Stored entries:

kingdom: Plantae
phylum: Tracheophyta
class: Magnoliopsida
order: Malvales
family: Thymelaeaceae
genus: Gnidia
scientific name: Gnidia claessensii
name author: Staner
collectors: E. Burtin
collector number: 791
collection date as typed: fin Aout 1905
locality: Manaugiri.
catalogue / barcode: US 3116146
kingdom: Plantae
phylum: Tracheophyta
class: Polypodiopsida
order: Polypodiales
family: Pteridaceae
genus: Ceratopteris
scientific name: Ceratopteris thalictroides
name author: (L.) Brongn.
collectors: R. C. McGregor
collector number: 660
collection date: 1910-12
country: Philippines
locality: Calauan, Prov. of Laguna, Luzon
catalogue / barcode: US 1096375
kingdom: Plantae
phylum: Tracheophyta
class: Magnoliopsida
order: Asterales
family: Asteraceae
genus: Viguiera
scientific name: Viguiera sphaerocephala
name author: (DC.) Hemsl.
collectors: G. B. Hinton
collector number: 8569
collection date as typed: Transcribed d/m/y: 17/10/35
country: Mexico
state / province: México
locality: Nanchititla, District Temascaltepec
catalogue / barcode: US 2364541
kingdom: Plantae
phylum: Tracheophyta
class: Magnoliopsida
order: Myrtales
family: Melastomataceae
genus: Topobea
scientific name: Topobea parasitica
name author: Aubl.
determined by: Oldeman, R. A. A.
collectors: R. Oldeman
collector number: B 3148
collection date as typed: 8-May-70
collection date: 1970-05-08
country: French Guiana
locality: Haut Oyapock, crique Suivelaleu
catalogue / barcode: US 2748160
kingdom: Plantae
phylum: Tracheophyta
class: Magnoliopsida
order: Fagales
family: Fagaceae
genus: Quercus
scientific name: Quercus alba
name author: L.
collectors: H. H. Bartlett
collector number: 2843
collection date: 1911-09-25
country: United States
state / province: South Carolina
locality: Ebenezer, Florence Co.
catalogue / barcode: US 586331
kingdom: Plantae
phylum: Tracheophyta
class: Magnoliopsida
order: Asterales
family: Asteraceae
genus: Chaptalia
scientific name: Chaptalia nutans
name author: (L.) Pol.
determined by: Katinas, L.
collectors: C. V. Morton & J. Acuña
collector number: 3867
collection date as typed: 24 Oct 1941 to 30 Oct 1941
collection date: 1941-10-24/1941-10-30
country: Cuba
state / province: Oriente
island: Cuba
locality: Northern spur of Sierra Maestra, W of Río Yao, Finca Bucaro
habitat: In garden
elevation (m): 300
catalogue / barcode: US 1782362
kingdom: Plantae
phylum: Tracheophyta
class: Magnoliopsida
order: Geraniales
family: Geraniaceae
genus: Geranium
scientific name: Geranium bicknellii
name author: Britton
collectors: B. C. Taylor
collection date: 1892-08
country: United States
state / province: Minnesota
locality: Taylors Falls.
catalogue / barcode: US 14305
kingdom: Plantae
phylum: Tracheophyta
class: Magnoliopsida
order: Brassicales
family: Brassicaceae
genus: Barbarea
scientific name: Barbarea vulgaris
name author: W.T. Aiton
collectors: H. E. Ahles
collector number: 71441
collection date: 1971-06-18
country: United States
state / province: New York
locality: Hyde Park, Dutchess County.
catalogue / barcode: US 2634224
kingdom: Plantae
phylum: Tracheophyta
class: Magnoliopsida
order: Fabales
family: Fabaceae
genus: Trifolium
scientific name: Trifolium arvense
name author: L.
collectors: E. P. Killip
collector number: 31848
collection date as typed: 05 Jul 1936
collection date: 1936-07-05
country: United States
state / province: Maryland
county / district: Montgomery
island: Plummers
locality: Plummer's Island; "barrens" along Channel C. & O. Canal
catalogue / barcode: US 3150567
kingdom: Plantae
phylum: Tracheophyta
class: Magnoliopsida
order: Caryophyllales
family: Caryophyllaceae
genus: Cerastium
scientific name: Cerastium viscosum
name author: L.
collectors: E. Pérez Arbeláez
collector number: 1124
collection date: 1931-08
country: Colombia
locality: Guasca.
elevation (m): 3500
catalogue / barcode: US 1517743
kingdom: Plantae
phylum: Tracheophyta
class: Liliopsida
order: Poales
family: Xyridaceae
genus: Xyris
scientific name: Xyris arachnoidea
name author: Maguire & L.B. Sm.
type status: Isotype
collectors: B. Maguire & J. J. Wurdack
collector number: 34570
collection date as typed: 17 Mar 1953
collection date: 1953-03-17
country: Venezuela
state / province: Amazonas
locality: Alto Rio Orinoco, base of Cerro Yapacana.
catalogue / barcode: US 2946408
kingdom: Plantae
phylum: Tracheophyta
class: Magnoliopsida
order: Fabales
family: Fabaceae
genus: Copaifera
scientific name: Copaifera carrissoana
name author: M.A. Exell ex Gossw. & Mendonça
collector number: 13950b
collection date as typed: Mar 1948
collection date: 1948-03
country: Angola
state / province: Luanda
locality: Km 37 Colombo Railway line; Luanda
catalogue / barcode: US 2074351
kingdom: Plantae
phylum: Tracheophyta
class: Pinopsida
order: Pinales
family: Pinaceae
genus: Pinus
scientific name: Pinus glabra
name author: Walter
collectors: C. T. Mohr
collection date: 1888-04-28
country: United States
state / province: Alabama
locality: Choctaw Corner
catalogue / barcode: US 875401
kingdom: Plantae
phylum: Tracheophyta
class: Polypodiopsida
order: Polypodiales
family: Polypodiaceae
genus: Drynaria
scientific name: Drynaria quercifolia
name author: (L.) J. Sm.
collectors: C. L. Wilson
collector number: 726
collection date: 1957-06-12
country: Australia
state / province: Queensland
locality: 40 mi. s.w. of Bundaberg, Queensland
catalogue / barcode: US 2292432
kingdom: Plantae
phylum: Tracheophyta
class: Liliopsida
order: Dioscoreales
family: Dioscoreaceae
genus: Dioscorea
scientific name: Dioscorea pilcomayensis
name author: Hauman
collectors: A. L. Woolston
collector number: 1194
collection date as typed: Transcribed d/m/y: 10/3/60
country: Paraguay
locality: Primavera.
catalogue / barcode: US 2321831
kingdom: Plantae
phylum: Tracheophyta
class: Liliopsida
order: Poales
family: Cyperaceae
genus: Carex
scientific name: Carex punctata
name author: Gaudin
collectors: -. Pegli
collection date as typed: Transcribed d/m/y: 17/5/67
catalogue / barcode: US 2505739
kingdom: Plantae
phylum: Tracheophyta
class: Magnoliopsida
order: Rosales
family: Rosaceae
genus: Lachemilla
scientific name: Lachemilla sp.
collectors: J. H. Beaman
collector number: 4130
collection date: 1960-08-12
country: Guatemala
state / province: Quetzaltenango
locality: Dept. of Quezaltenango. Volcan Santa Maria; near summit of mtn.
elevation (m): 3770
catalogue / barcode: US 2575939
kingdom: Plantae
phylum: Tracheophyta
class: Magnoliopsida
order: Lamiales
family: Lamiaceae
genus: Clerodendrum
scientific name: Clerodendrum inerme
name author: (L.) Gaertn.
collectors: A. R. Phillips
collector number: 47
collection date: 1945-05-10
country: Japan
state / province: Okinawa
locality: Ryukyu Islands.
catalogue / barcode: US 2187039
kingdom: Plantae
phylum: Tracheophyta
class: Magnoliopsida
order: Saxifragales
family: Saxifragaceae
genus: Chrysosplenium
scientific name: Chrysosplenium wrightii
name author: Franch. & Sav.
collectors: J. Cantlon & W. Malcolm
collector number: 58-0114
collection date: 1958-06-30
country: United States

• **Required work**
Swap "locality" for "place" throughout the rows of botanical specimen data above, and write out every line again with nothing else altered.

• **Correct result**
kingdom: Plantae
phylum: Tracheophyta
class: Magnoliopsida
order: Malvales
family: Thymelaeaceae
genus: Gnidia
scientific name: Gnidia claessensii
name author: Staner
collectors: E. Burtin
collector number: 791
collection date as typed: fin Aout 1905
place: Manaugiri.
catalogue / barcode: US 3116146
kingdom: Plantae
phylum: Tracheophyta
class: Polypodiopsida
order: Polypodiales
family: Pteridaceae
genus: Ceratopteris
scientific name: Ceratopteris thalictroides
name author: (L.) Brongn.
collectors: R. C. McGregor
collector number: 660
collection date: 1910-12
country: Philippines
place: Calauan, Prov. of Laguna, Luzon
catalogue / barcode: US 1096375
kingdom: Plantae
phylum: Tracheophyta
class: Magnoliopsida
order: Asterales
family: Asteraceae
genus: Viguiera
scientific name: Viguiera sphaerocephala
name author: (DC.) Hemsl.
collectors: G. B. Hinton
collector number: 8569
collection date as typed: Transcribed d/m/y: 17/10/35
country: Mexico
state / province: México
place: Nanchititla, District Temascaltepec
catalogue / barcode: US 2364541
kingdom: Plantae
phylum: Tracheophyta
class: Magnoliopsida
order: Myrtales
family: Melastomataceae
genus: Topobea
scientific name: Topobea parasitica
name author: Aubl.
determined by: Oldeman, R. A. A.
collectors: R. Oldeman
collector number: B 3148
collection date as typed: 8-May-70
collection date: 1970-05-08
country: French Guiana
place: Haut Oyapock, crique Suivelaleu
catalogue / barcode: US 2748160
kingdom: Plantae
phylum: Tracheophyta
class: Magnoliopsida
order: Fagales
family: Fagaceae
genus: Quercus
scientific name: Quercus alba
name author: L.
collectors: H. H. Bartlett
collector number: 2843
collection date: 1911-09-25
country: United States
state / province: South Carolina
place: Ebenezer, Florence Co.
catalogue / barcode: US 586331
kingdom: Plantae
phylum: Tracheophyta
class: Magnoliopsida
order: Asterales
family: Asteraceae
genus: Chaptalia
scientific name: Chaptalia nutans
name author: (L.) Pol.
determined by: Katinas, L.
collectors: C. V. Morton & J. Acuña
collector number: 3867
collection date as typed: 24 Oct 1941 to 30 Oct 1941
collection date: 1941-10-24/1941-10-30
country: Cuba
state / province: Oriente
island: Cuba
place: Northern spur of Sierra Maestra, W of Río Yao, Finca Bucaro
habitat: In garden
elevation (m): 300
catalogue / barcode: US 1782362
kingdom: Plantae
phylum: Tracheophyta
class: Magnoliopsida
order: Geraniales
family: Geraniaceae
genus: Geranium
scientific name: Geranium bicknellii
name author: Britton
collectors: B. C. Taylor
collection date: 1892-08
country: United States
state / province: Minnesota
place: Taylors Falls.
catalogue / barcode: US 14305
kingdom: Plantae
phylum: Tracheophyta
class: Magnoliopsida
order: Brassicales
family: Brassicaceae
genus: Barbarea
scientific name: Barbarea vulgaris
name author: W.T. Aiton
collectors: H. E. Ahles
collector number: 71441
collection date: 1971-06-18
country: United States
state / province: New York
place: Hyde Park, Dutchess County.
catalogue / barcode: US 2634224
kingdom: Plantae
phylum: Tracheophyta
class: Magnoliopsida
order: Fabales
family: Fabaceae
genus: Trifolium
scientific name: Trifolium arvense
name author: L.
collectors: E. P. Killip
collector number: 31848
collection date as typed: 05 Jul 1936
collection date: 1936-07-05
country: United States
state / province: Maryland
county / district: Montgomery
island: Plummers
place: Plummer's Island; "barrens" along Channel C. & O. Canal
catalogue / barcode: US 3150567
kingdom: Plantae
phylum: Tracheophyta
class: Magnoliopsida
order: Caryophyllales
family: Caryophyllaceae
genus: Cerastium
scientific name: Cerastium viscosum
name author: L.
collectors: E. Pérez Arbeláez
collector number: 1124
collection date: 1931-08
country: Colombia
place: Guasca.
elevation (m): 3500
catalogue / barcode: US 1517743
kingdom: Plantae
phylum: Tracheophyta
class: Liliopsida
order: Poales
family: Xyridaceae
genus: Xyris
scientific name: Xyris arachnoidea
name author: Maguire & L.B. Sm.
type status: Isotype
collectors: B. Maguire & J. J. Wurdack
collector number: 34570
collection date as typed: 17 Mar 1953
collection date: 1953-03-17
country: Venezuela
state / province: Amazonas
place: Alto Rio Orinoco, base of Cerro Yapacana.
catalogue / barcode: US 2946408
kingdom: Plantae
phylum: Tracheophyta
class: Magnoliopsida
order: Fabales
family: Fabaceae
genus: Copaifera
scientific name: Copaifera carrissoana
name author: M.A. Exell ex Gossw. & Mendonça
collector number: 13950b
collection date as typed: Mar 1948
collection date: 1948-03
country: Angola
state / province: Luanda
place: Km 37 Colombo Railway line; Luanda
catalogue / barcode: US 2074351
kingdom: Plantae
phylum: Tracheophyta
class: Pinopsida
order: Pinales
family: Pinaceae
genus: Pinus
scientific name: Pinus glabra
name author: Walter
collectors: C. T. Mohr
collection date: 1888-04-28
country: United States
state / province: Alabama
place: Choctaw Corner
catalogue / barcode: US 875401
kingdom: Plantae
phylum: Tracheophyta
class: Polypodiopsida
order: Polypodiales
family: Polypodiaceae
genus: Drynaria
scientific name: Drynaria quercifolia
name author: (L.) J. Sm.
collectors: C. L. Wilson
collector number: 726
collection date: 1957-06-12
country: Australia
state / province: Queensland
place: 40 mi. s.w. of Bundaberg, Queensland
catalogue / barcode: US 2292432
kingdom: Plantae
phylum: Tracheophyta
class: Liliopsida
order: Dioscoreales
family: Dioscoreaceae
genus: Dioscorea
scientific name: Dioscorea pilcomayensis
name author: Hauman
collectors: A. L. Woolston
collector number: 1194
collection date as typed: Transcribed d/m/y: 10/3/60
country: Paraguay
place: Primavera.
catalogue / barcode: US 2321831
kingdom: Plantae
phylum: Tracheophyta
class: Liliopsida
order: Poales
family: Cyperaceae
genus: Carex
scientific name: Carex punctata
name author: Gaudin
collectors: -. Pegli
collection date as typed: Transcribed d/m/y: 17/5/67
catalogue / barcode: US 2505739
kingdom: Plantae
phylum: Tracheophyta
class: Magnoliopsida
order: Rosales
family: Rosaceae
genus: Lachemilla
scientific name: Lachemilla sp.
collectors: J. H. Beaman
collector number: 4130
collection date: 1960-08-12
country: Guatemala
state / province: Quetzaltenango
place: Dept. of Quezaltenango. Volcan Santa Maria; near summit of mtn.
elevation (m): 3770
catalogue / barcode: US 2575939
kingdom: Plantae
phylum: Tracheophyta
class: Magnoliopsida
order: Lamiales
family: Lamiaceae
genus: Clerodendrum
scientific name: Clerodendrum inerme
name author: (L.) Gaertn.
collectors: A. R. Phillips
collector number: 47
collection date: 1945-05-10
country: Japan
state / province: Okinawa
place: Ryukyu Islands.
catalogue / barcode: US 2187039
kingdom: Plantae
phylum: Tracheophyta
class: Magnoliopsida
order: Saxifragales
family: Saxifragaceae
genus: Chrysosplenium
scientific name: Chrysosplenium wrightii
name author: Franch. & Sav.
collectors: J. Cantlon & W. Malcolm
collector number: 58-0114
collection date: 1958-06-30
country: United States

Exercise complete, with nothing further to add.